A memo obtained by Bloomberg reveals an Amazon project
code named “Dragon Boat,” which has been proceeding for a
number of years (initiated 2013) and could start bearing fruit
in 2016. The goal is to compete not just with FedEx and UPS
as shipping rivals, but to challenge China’s e-commerce giant
Alibaba, with ultimate plans for a broad scale venture called
“Global Supply Chain by Amazon.” This would fit the modus
operandi Amazon has used to expand in other areas – first
building logistical capabilities for its own internal business
needs, then taking that knowledge and know-how and using
it to expand into external customer service fulfillment.
Analyst Colin Sebastian of Robert W. Baird & Co. says a global
logistics operation could be a $400 billion business for AMZN.
The synergies Amazon could exploit include shipping services
for its third party vendors as well as its own needs. This would
not happen immediately, but things are moving along. “They
take baby steps along a path,” Sebastian tells Bloomberg,
“which allows some companies that could be disrupted to
remain in a sense of denial. Amazon rarely takes one big step
forward that shocks the market.” Amazon describes its vision
as “a revolutionary system that will automate the entire
international supply chain and eliminate much of the legacy
waste associated with document handling and booking.”
© Mercenary Trader 2016 All Rights Reserved
In other words, there could be a lot of existing fat to trim…
and potential competitive advantage for a large-scale user of
shipping services (the same evolution path as Amazon Web
Services). Investors in FedEx and UPS may now scoff at
Amazon.com’s shipping ambitions. But then again, Wal-Mart
(WMT) had its share of Amazon scoffers too, and the stock hit
multi-year lows last year as e-commerce costs rose and net
sales declined. Could the same thing happen to the global
shipping giants (Fedex and UPS)? It’s certainly a possibility.
Morgan Stanley analysts argue that “an emerging ecommerce
logistics network” could be competitive at $4-$5 per package
in dense delivery areas (think big cities).
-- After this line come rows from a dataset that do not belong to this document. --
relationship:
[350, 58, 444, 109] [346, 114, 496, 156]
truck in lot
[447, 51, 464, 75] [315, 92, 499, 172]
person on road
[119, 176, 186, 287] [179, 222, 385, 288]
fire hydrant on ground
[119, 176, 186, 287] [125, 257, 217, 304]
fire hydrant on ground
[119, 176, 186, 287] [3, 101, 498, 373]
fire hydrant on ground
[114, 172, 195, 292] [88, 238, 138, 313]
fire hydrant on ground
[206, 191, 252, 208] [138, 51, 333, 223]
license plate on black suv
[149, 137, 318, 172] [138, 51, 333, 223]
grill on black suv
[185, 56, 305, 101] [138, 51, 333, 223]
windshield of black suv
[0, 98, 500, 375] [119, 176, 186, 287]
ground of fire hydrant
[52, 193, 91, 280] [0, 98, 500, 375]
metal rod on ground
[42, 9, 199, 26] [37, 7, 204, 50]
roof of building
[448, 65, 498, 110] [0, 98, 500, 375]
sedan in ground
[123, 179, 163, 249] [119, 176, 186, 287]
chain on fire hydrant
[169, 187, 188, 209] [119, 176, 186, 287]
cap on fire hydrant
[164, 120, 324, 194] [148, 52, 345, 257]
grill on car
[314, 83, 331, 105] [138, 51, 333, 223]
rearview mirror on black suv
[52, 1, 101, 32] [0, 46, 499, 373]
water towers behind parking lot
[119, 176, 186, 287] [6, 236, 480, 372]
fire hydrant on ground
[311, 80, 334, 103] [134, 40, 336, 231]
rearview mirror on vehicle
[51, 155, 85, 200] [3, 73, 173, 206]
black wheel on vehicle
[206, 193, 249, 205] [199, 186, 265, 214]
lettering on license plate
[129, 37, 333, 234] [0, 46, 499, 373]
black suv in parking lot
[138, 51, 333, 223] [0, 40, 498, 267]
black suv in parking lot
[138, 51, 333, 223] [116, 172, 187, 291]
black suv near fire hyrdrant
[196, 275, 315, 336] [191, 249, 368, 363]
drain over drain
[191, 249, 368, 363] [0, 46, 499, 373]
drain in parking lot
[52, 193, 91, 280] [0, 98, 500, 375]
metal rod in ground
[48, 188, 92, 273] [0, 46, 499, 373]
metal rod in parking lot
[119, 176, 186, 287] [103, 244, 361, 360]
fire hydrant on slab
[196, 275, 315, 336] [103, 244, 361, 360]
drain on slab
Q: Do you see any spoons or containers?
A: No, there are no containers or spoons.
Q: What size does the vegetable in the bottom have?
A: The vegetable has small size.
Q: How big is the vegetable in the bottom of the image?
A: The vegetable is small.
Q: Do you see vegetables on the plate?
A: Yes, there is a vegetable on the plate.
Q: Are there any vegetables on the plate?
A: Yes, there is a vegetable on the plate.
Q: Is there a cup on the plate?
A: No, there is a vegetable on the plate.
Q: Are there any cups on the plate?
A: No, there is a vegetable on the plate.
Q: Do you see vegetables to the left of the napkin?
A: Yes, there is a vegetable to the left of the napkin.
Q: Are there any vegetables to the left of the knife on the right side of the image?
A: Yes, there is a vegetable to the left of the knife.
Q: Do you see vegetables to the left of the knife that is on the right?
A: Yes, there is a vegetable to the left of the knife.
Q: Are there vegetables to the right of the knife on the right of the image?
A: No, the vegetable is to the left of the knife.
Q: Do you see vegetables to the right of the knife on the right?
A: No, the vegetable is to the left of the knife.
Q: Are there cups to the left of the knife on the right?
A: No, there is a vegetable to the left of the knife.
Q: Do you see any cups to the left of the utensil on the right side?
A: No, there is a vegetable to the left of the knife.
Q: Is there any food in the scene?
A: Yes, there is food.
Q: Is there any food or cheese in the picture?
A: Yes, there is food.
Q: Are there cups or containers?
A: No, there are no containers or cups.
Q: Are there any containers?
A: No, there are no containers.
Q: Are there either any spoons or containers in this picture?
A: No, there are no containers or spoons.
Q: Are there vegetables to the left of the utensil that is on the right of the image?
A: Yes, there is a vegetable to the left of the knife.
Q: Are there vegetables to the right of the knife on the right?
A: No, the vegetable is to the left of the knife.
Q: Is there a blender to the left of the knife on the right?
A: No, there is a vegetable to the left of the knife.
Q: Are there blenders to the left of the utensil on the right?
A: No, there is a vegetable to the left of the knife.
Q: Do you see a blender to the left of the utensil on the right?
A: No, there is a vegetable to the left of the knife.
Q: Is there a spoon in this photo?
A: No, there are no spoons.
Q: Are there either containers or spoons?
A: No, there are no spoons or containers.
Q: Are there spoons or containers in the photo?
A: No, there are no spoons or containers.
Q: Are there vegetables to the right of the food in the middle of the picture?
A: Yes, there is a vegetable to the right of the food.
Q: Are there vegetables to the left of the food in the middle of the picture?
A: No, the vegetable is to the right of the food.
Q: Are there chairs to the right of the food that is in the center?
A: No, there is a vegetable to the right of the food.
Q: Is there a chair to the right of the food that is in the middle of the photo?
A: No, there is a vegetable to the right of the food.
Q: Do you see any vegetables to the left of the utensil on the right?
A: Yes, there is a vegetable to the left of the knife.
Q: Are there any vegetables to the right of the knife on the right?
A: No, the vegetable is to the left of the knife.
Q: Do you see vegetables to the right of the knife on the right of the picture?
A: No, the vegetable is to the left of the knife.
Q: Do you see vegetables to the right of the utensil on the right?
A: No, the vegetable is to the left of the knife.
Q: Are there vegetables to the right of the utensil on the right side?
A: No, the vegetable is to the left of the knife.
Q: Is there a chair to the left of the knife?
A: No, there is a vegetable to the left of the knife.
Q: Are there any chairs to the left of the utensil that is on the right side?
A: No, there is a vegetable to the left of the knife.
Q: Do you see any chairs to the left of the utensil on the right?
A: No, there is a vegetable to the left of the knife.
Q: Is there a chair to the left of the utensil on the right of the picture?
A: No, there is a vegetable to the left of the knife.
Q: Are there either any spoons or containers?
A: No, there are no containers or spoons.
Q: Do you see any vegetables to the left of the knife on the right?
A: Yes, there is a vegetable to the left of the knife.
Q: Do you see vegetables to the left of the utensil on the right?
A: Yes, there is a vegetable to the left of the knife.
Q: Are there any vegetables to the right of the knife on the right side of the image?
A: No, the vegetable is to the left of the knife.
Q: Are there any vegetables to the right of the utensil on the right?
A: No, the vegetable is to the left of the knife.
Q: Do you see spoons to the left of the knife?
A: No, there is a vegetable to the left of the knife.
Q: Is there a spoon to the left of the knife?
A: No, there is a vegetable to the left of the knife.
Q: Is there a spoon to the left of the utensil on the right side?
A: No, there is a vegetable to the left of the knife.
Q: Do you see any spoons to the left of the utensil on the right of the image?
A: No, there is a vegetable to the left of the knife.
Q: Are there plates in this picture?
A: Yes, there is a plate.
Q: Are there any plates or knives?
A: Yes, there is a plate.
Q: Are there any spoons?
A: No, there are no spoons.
While the pressure
would be limited at first, the per-unit economics cost for the
rest of the legacy shipping business might start to turn south.
While Amazon potentially provides medium-term pressure
on shipping margins – and who’s to say AliBaba won’t step up
that fight also – shorter term concerns revolve around global
slowdown risks and US recession risk. If the USA fully avoids
a recession and the macro environment improves, David Ross
of Stifel argues, FedEx would see buying as investors move
back into cyclically sensitive names. Yet the opposite, of
course, also applies. If the global economy deteriorates
further, and slowdown at home and abroad becomes more of
a reality, then transporters could feel the pain. FedEx and UPS
have both been treading water for years, first registering their
peaks not in 2015 but some ways back in late 2014.
In final note, FedEx’s free cash flow to equity has already
declined sharply in recent years – we wonder how that metric
will look if FDX is forced to start a cost-cutting war with Bezos,
or to give up urban area revenues even as the United States
and / or global economy experiences slowdown or recession.